The outer evolutionary loop uses the open‑source GigaEvo framework with a MAP‑Elites archive. The only behavior descriptor is fitness, discretized into 150 bins. Each generation selects elite programs proportionally to fitness, then creates N offspring via an LLM‑based mutation operator that receives the parent source code, execution metrics, and pipeline insights (InsightsStage, LineageInsights). The mutation operator suggests code edits, which are immediately evaluated by running the inner basin‑hopping loop; successful offspring are inserted into the archive. To bootstrap evolution, five diverse initial programs are generated automatically with Gemini 3 Pro, after which the evolution itself is carried out with the cheaper Gemini 3 Flash Preview model, striking a balance between capability and cost.

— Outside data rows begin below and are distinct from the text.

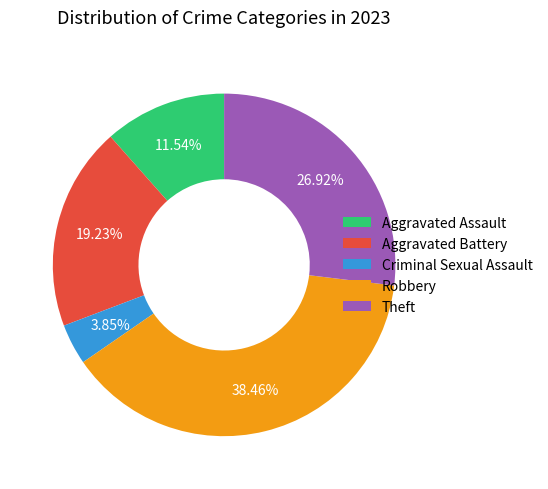

Combined, what portion of the pie is Theft and Criminal Sexual Assault?

30.8%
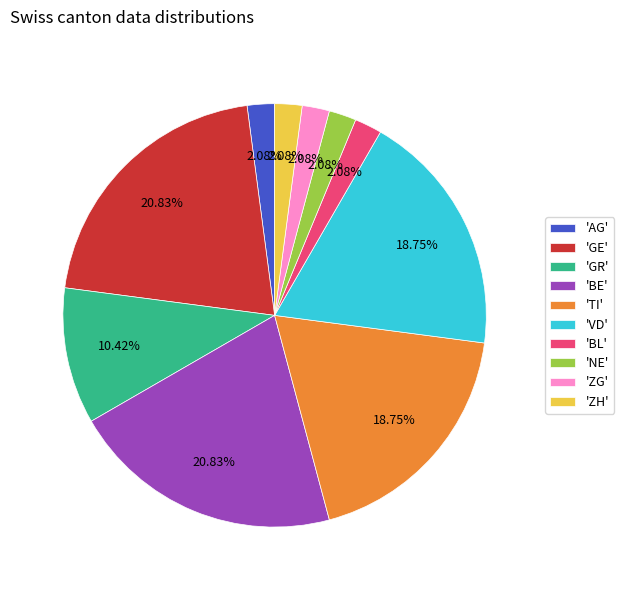

Is the sum of 'TI' and 'GR' greater than half?

No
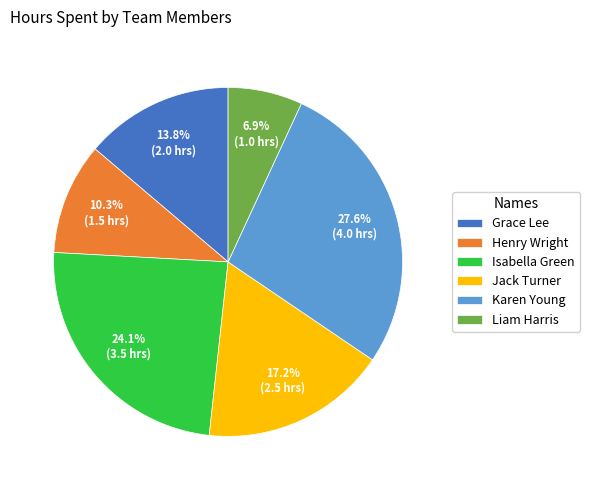

What percentage do Isabella Green and Grace Lee together represent?

37.9%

The authors evaluate ImprovEvolve on two notoriously difficult benchmarks previously tackled by AlphaEvolve. The first is the hexagon‑packing problem: arranging n unit hexagons inside a larger hexagon to minimize the side length of the container. ImprovEvolve achieves new state‑of‑the‑art side lengths for n = 11, 12, 15, 16, and, after minor human editing of the evolved class, also improves results for n = 14, 17, 23. The second benchmark is the second autocorrelation inequality, a high‑dimensional continuous optimization task where the objective is to maximize a lower bound. A human‑edited ImprovEvolve program reaches a bound of 0.96258, surpassing AlphaEvolve’s 0.96102.
Computationally, a single run on the hexagon‑packing task (≈3n variables) takes about 10 hours on a single machine, while the autocorrelation inequality (tens of thousands of parameters, each improve call invoking L‑BFGS) requires roughly 40 hours. The number of basin‑hopping rounds R can be reduced during evolution for faster fitness estimation and increased during final validation to obtain higher‑quality solutions.
Key contributions of the paper are: (1) a modular program interface that dramatically reduces the design burden on LLMs; (2) the integration of MAP‑Elites with a customized basin‑hopping inner loop, enabling efficient global‑local search; (3) empirical demonstration that the approach not only matches but exceeds the performance of the prior state‑of‑the‑art AlphaEvolve on challenging mathematical problems. The authors argue that this decomposition is broadly applicable to other high‑dimensional, non‑convex optimization domains such as physics simulations, engineering design, and combinatorial layout problems, where LLMs can supply problem‑specific heuristics while the evolutionary framework handles exploration and exploitation.